- Venue: Ano Liossia Olympic Hall
- Dates: 15 August 2004
- Competitors: 24 from 24 nations
- Winning score: 1000

Medalists
- 1st place, gold medalist(s):  / Xian Dongmei / China
- 2nd place, silver medalist(s):  / Yuki Yokosawa / Japan
- 3rd place, bronze medalist(s):  / Ilse Heylen / Belgium
- 3rd place, bronze medalist(s):  / Amarilis Savón / Cuba

= Judo at the 2004 Summer Olympics – Women's 52 kg =

Women's 52 kg competition in judo at the 2004 Summer Olympics was held on August 15 at the Ano Liossia Olympic Hall.

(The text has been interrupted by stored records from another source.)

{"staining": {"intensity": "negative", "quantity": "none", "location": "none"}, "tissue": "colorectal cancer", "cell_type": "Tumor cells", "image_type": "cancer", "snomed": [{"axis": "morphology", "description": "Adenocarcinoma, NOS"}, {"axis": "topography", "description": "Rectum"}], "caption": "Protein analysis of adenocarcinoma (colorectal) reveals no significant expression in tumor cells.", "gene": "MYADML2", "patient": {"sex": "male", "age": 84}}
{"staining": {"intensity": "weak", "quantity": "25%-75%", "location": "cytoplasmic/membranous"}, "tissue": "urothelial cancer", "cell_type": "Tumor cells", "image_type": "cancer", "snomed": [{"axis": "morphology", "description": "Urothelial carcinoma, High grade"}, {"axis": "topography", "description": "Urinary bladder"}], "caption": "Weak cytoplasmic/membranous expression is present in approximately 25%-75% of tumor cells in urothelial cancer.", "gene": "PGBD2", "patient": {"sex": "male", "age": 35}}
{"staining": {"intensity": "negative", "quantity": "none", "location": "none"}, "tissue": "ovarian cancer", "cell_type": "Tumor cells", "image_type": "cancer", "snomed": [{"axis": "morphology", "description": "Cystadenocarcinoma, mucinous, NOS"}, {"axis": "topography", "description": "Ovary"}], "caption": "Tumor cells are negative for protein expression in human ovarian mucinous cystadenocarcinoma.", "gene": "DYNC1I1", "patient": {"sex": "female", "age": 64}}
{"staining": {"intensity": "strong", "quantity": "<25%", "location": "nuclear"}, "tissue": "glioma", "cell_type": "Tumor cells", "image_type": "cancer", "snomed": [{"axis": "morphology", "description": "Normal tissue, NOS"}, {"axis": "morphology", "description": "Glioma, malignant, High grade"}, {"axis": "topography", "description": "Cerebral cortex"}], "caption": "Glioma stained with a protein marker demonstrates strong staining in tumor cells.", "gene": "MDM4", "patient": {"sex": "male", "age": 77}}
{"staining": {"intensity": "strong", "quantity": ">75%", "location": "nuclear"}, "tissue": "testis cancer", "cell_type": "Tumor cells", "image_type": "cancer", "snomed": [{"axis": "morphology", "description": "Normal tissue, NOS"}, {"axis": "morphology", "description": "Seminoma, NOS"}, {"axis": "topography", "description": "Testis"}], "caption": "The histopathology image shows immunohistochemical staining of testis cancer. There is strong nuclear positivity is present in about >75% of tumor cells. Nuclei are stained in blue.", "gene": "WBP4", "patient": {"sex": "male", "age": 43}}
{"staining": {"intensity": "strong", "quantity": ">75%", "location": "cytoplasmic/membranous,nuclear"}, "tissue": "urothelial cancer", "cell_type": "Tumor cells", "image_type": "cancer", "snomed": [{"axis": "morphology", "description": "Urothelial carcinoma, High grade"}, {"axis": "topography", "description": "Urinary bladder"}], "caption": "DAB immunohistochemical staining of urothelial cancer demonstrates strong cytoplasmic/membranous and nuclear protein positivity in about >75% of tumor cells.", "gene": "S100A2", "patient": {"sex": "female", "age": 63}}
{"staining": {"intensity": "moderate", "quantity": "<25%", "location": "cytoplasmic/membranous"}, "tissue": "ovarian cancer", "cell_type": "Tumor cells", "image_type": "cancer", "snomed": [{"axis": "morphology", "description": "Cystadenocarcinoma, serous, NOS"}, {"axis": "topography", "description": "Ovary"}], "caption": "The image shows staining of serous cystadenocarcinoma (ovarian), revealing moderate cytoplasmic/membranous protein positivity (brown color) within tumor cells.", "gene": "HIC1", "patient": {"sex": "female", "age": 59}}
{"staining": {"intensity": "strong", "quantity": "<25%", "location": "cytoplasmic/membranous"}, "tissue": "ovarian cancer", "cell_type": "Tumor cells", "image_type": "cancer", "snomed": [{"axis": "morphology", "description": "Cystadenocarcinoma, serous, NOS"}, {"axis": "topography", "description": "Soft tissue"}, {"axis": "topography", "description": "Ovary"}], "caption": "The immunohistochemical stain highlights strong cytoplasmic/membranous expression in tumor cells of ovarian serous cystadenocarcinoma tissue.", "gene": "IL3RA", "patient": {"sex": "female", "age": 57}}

This event was the second-lightest of the women's judo weight classes, limiting competitors to a maximum of 52 kilograms of body mass. Like all other judo events, bouts lasted five minutes. If the bout was still tied at the end, it was extended for another five-minute, sudden-death period; if neither judoka scored during that period, the match was decided by the judges. The tournament bracket consisted of a single-elimination contest culminating in a gold medal match. There was also a repechage to determine the winners of the two bronze medals. Each judoka who had lost to a semifinalist competed in the repechage. The two judokas who lost in the semifinals faced the winner of the opposite half of the bracket's repechage in bronze medal bouts.

== Schedule ==
All times are Greece Standard Time (UTC+2)

| Date | Time | Round |
|---|---|---|
| Sunday, 15 August 2004 | 10:30 13:00 17:00 | Preliminaries Repechage Final |

==Qualifying athletes==

| Mat | Athlete | Country |
|---|---|---|
| 1 | Michal Feinblat | Israel |
| 1 | M'mah Soumah | Guinea |
| 1 | Telma Monteiro | Portugal |
| 1 | Annabelle Euranie | France |
| 1 | Rochelle Stormont | New Zealand |
| 1 | Ioana Maria Aluaş | Romania |
| 1 | Raffaella Imbriani | Germany |
| 1 | Charlee Minkin | United States |
| 1 | Maria Tselaridou | Greece |
| 1 | Salima Souakri | Algeria |
| 1 | Petra Nareks | Slovenia |
| 1 | Xian Dongmei | China |
| 2 | Yuki Yokosawa | Japan |
| 2 | Ri Sang-sim | North Korea |
| 2 | Hortense Diédhiou | Senegal |
| 2 | Fabiane Hukuda | Brazil |
| 2 | Georgina Singleton | Great Britain |
| 2 | Flor Velázquez | Venezuela |
| 2 | Amarilis Savón | Cuba |
| 2 | Sanna Askelöf | Sweden |
| 2 | Lee Eun-hee | South Korea |
| 2 | Sholpan Kaliyeva | Kazakhstan |
| 2 | Ilse Heylen | Belgium |
| 2 | Naina Ravaoarisoa | Madagascar |

==Tournament results==

===Repechage===
Those judoka eliminated in earlier rounds by the four semifinalists of the main bracket advanced to the repechage. These matches determined the two bronze medalists for the event.